- TASK DETAILS:
Determine how many lines in the entries contain the word "down", and give that number with no other text.

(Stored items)
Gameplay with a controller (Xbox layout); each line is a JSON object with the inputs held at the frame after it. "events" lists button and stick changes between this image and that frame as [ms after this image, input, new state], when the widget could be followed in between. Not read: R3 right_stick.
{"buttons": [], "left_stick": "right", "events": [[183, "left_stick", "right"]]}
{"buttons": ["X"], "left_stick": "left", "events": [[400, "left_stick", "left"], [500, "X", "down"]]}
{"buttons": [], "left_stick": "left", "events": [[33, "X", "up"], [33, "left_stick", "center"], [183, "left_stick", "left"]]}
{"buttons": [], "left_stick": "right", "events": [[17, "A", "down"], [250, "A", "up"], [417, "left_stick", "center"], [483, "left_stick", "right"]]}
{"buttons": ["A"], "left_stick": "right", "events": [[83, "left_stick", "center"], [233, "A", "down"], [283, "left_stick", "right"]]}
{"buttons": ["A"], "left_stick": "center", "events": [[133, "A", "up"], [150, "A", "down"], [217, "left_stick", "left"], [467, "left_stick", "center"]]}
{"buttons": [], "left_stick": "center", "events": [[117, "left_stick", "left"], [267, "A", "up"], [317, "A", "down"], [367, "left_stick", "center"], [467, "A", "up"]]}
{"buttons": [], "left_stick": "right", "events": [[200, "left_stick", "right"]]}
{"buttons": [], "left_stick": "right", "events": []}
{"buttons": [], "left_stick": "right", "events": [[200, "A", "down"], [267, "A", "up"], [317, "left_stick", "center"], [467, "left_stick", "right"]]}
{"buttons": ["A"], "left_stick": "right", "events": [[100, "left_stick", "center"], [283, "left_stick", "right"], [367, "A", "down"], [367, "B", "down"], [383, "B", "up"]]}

- OUTPUT BELOW:
7